#### [Excerpted text]
§ §

    So now the biggest Indian mutual fund is nearly 80,000 crores.

    Oh, they hit 80,000 crores?

    70 plus thousand crores. So at that rate, at the 80,000 crore rate, even if I have 100 companies, I don’t think he has 100 companies, he has 50 or 60 companies. But you’re still buying more, nearly a thousand crores per company.

    Now the number of companies that you can afford to buy a thousand crores for is now countable in the total number of companies you actually have. The 100th company in India today has a 1 lakh crore market cap. That means if you bought 100 companies with a thousand crores each then the 100th company you would own 1% off.

    So effectively, you’re owning more and more percentage of… So what this happens is you just have to spread yourself too thin. You can’t meaningfully take large bets.

    And until Indian market cap of Indian companies reaches a much higher degree, you’re limited by the growth of… The size of the mutual fund is greater than the growth of market cap of all the companies. So in the sense that that becomes your limiting factor.

    — Capitalmind Podcast: Mutual Funds, PMS, or AIF: Choosing the Right Investment Vehicle for Your Needs

  • Forecasting

    Wow!

    Every forecast takes a number from today and multiplies it by a story about tomorrow.

    A Number From Today and A Story About Tomorrow

  • Non-linearity of climate change impact

    But impacts of climate change are different — they are non-linear. In a rain event, for example, the first few inches of rain typically produce no damage because existing infrastructure (e.g., storm drains) were designed to handle that much rain.

    As rainfall continues to intensify, however, it eventually exceeds the capacity of the storm runoff infrastructure and the neighborhood floods. You go from zero damage if the water stops half an inch below the front door of your house to tens of thousands of dollars of damage if the water rises one additional inch and flows into your house.
§ §
#### [Record excerpts]
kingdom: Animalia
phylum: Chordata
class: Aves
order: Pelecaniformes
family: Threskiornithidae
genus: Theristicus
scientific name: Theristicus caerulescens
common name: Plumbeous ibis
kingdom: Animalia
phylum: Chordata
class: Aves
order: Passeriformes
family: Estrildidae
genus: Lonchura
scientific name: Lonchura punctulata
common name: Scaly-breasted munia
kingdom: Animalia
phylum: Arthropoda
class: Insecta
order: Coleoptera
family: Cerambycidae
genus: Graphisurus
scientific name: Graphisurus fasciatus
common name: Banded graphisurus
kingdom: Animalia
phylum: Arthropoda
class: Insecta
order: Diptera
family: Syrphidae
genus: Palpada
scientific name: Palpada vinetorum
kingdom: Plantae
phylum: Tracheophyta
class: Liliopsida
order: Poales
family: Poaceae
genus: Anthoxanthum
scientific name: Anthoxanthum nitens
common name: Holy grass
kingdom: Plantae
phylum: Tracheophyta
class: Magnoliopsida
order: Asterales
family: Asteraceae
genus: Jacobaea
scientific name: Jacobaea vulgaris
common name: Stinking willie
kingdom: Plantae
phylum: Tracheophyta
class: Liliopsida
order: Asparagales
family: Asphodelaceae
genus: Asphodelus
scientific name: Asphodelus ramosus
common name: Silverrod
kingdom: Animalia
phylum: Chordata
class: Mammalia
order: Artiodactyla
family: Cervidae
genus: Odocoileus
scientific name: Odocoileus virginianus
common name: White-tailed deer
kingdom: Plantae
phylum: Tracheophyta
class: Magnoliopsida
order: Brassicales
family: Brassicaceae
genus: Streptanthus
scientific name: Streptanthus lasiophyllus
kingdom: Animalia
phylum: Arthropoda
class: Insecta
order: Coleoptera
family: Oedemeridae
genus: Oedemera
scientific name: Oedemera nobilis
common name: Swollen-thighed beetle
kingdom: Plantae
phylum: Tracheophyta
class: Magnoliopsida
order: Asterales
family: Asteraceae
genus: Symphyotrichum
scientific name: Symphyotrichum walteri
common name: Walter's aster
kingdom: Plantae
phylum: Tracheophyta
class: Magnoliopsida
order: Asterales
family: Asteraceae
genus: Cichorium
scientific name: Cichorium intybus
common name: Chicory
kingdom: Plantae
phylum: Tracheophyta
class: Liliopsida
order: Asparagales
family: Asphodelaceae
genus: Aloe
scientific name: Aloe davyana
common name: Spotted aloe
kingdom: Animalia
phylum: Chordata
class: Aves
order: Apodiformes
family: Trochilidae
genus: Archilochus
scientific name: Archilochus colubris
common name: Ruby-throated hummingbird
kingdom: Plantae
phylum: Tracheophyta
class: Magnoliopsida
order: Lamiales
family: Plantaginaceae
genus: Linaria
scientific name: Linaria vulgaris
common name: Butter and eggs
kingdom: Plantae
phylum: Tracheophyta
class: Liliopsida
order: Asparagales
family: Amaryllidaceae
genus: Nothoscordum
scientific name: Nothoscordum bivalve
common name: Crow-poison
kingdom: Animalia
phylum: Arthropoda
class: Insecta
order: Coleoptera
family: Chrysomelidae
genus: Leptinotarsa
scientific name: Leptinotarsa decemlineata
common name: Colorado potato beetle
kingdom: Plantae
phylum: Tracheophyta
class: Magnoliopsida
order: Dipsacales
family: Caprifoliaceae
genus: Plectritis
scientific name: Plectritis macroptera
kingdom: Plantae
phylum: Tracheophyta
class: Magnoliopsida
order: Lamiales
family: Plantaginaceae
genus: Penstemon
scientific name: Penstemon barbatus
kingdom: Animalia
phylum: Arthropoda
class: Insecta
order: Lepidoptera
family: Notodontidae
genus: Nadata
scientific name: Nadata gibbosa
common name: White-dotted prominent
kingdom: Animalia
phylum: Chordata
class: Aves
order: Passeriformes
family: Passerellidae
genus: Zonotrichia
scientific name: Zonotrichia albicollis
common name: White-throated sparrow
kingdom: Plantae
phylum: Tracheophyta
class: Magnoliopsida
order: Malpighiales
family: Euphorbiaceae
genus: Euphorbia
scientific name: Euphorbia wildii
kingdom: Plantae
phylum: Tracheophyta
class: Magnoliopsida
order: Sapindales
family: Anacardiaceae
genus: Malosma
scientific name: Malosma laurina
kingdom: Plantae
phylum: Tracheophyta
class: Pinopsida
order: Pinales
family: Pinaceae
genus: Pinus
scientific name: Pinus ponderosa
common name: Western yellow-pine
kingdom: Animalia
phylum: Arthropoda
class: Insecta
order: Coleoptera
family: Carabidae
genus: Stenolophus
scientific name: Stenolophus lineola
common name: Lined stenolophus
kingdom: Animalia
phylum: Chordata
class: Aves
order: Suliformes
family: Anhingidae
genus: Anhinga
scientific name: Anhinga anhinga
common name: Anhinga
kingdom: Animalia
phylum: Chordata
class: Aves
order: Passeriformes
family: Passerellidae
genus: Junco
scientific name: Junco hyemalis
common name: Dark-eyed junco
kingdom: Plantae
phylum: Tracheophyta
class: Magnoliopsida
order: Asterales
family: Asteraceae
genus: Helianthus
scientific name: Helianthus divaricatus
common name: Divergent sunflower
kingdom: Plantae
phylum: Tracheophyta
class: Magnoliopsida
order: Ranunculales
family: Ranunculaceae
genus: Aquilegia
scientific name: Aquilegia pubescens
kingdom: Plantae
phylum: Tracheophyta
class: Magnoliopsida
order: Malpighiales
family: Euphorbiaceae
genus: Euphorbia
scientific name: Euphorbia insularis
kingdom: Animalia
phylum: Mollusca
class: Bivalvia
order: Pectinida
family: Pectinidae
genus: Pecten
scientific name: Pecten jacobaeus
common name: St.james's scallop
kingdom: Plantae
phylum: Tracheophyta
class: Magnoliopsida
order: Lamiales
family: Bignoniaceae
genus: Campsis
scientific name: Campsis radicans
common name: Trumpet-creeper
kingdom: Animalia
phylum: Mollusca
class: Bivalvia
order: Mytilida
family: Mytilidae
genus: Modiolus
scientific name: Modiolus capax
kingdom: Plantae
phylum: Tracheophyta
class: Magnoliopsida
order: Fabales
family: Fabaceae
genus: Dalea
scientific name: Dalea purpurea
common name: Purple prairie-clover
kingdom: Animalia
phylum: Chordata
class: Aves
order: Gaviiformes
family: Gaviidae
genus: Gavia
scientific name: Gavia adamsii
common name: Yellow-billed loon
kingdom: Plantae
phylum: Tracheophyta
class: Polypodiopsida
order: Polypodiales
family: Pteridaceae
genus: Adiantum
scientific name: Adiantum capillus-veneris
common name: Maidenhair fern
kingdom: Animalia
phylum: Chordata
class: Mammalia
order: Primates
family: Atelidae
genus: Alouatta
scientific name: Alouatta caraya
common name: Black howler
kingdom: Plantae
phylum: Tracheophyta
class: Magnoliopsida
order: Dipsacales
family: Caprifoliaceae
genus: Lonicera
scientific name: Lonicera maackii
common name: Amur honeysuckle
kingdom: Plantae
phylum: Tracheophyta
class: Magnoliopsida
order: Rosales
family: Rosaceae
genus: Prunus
§ §
#### [Questions]
**1.** Print everything in the excerpt from "Now the number" down to "own 1% off.".
**2.** What market cap does the excerpt give for the 100th company in India today?
The listing comes from a separate source, not from the excerpt.

#### [Solved problems]
**1.**
Now the number of companies that you can afford to buy a thousand crores for is now countable in the total number of companies you actually have. The 100th company in India today has a 1 lakh crore market cap. That means if you bought 100 companies with a thousand crores each then the 100th company you would own 1% off.

**2.** 1 lakh crore.